Мне нужно, чтобы меня крепко обняли, вдруг понял Шива. Почему нельзя войти в этот неухоженный сад, постучаться в эту дверь с облупившейся краской и упасть в объятья располневшей и расстроенной женщины, которая покажется на пороге? В то же мгновение мысль о линии метро Бейкерлоо-лайн и Оксфорд-циркус, затем о Централ-лайн в сторону Тоттенхэм-Корт-роуд показалась ему пугающе чуждой. Предстоит бесконечная дорога, грубая сила столицы засквозит в каждой клеточке сиденья цвета электрик в вагоне метро. Свати была права, он не готов к этому. Он болен, лучше бы вернуться, позже посетить Грунбейна, добиться хоть какой-то ясности в голове. Что там этот Гуннар велел ему сделать в качестве психотерапевтического задания на дом? Подумать над вопросом… но над каким? Ах да, почему он решил стать психиатром.

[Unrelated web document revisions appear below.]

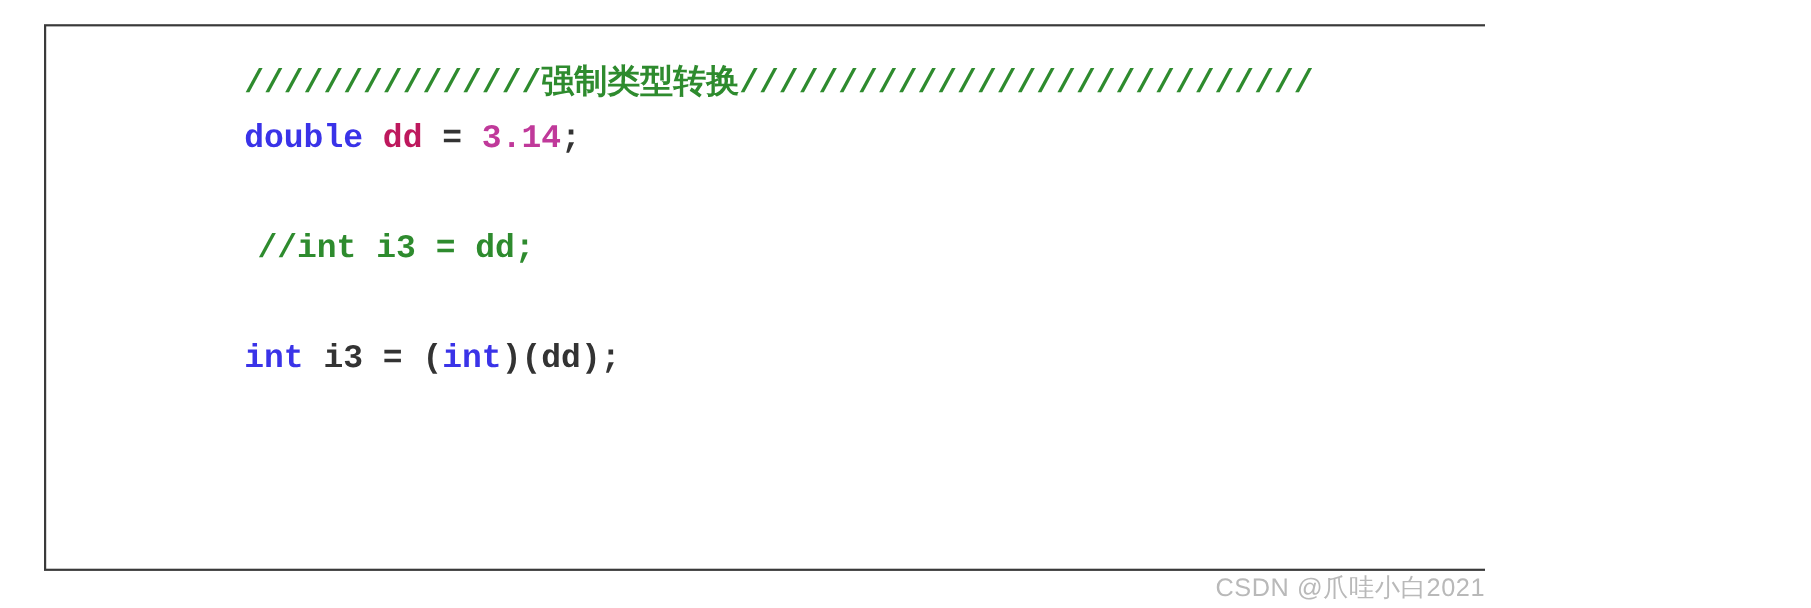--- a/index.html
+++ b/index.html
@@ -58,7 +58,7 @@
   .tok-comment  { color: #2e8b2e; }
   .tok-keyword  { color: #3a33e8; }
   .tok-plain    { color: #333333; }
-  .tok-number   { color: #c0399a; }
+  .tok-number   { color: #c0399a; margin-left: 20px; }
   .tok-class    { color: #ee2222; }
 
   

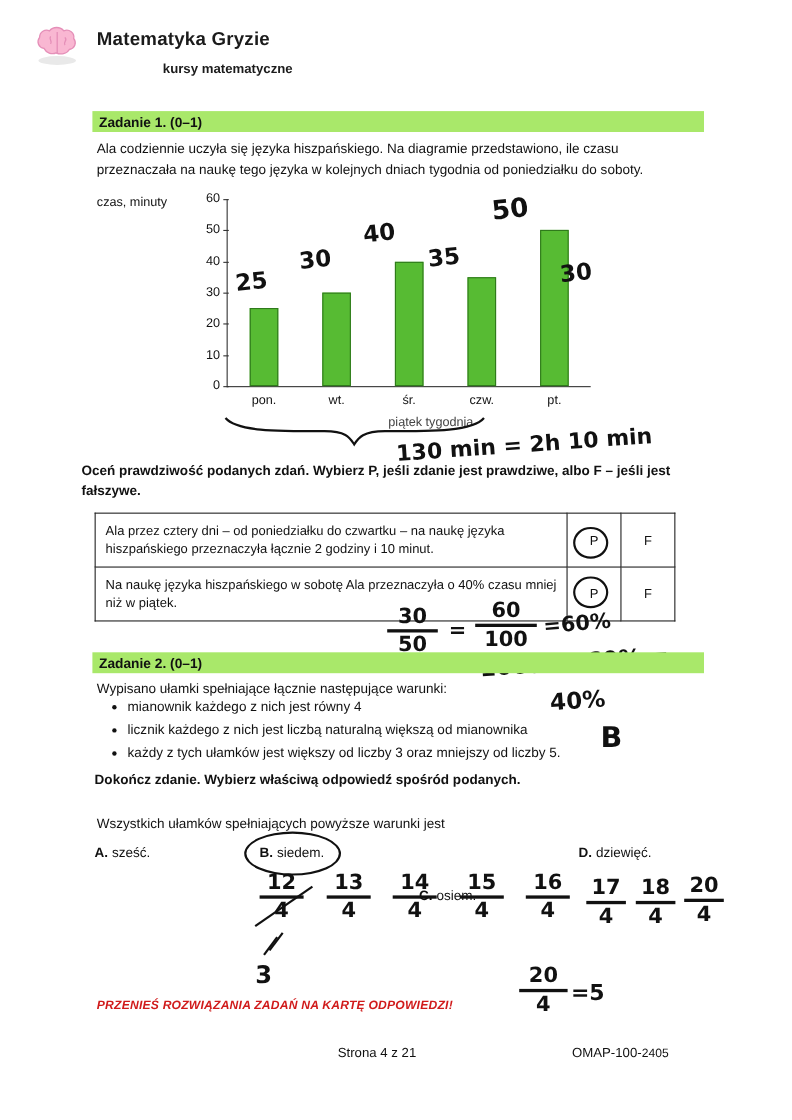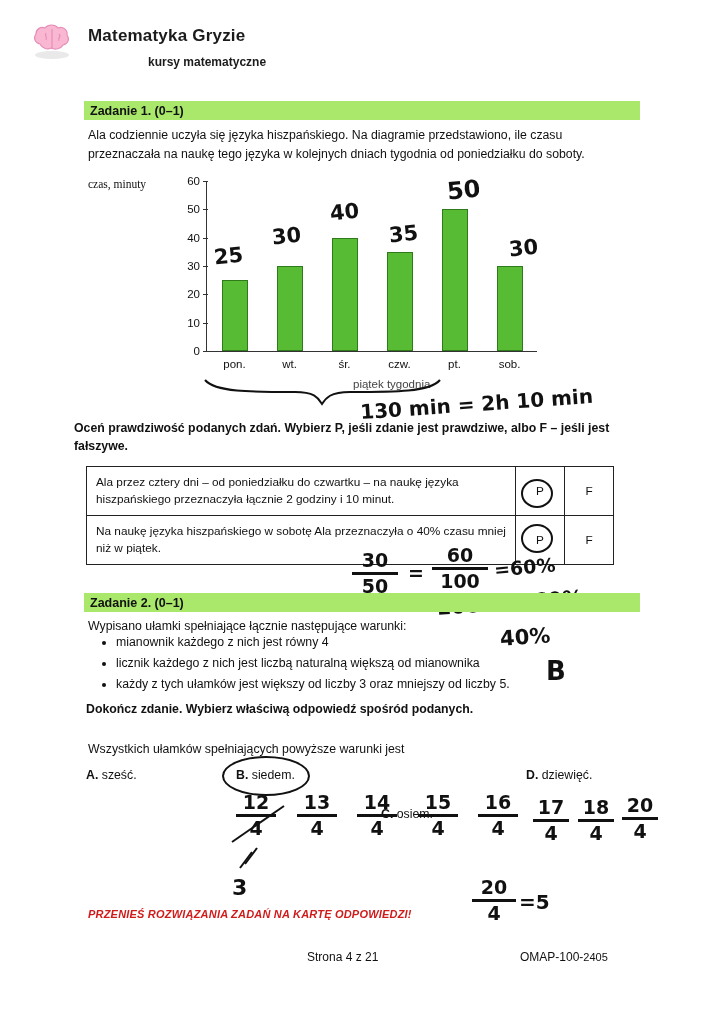--- a/index.html
+++ b/index.html
@@ -106,7 +106,6 @@
     left: 0px;
     top: 3px;
     font-size: 11.5px;
-    font-family: Liberation Serif, serif;
   }
   .plot {
     position: absolute;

Чтобы угодить отцу, подумал Шива. В ранней юности, когда они с отцом были ближе, Дилип Мукти посвятил сына в свою интеллектуальную святыню и начал брать его с собой в длительные и бессмысленные поездки на общественном транспорте, ставшие выражением доверительности их отношений. Отец и сын искали прибежища, чтобы подобраться ближе друг к другу. Сонные не в часы пик электрички глухо грохотали по рельсам в сторону Беркхэмстеда, Чертси и Эмершэма; автобусы «Грин-лайн» катили по глубоким туннелям и дорогам Кентиш-Уилд; вечное метро, лондонские городские автобусы, все пути были открыты отцу, стоило ему махнуть своим удостоверением. Во время этих непонятных разъездов Дилип Мукти говорил, а Шива слушал. Глядя на дома у обочины — каждый с полоской сада, пятном сарая, промельком оранжереи, ребенком, выхваченным в момент игры в мяч, — Дилип рассказывал сыну о своем детстве в шипящем логове ядовитых змей — религиозных политиков высшей касты. Имена — Вивекананда, Рамакришна — почти ни о чем не говорили мальчику, секты, которые упоминал отец — Арио и Брама-Самадж, — казалось, не имели никакого отношения к миру Шивы, состоявшему из клик, крикетных команд, гребли на каноэ по водохранилищу Уэлш-Харп и ухаживаний на школьных дискотеках.
Так же далека была от Шивы основная дилемма всей жизни его отца — продолжать ли ему семейные традиции или окончательно порвать с этим. Дилип Мукти хотел убедить Шиву, что в его возрасте нужно интересоваться исключительно тем, может ли истина примириться с древними религиозными практиками или же ей стоит принять реалии современности. А Шиву занимала лишь мерзость откровенной порнухи, ходившей по рукам в школьных туалетах для мальчиков. Неужели правда, что у девочек, на которых он смотрел сквозь романтические линзы пастельных тонов, были такие же зияющие раны под их юбочками, больше похожими на набедренные повязки?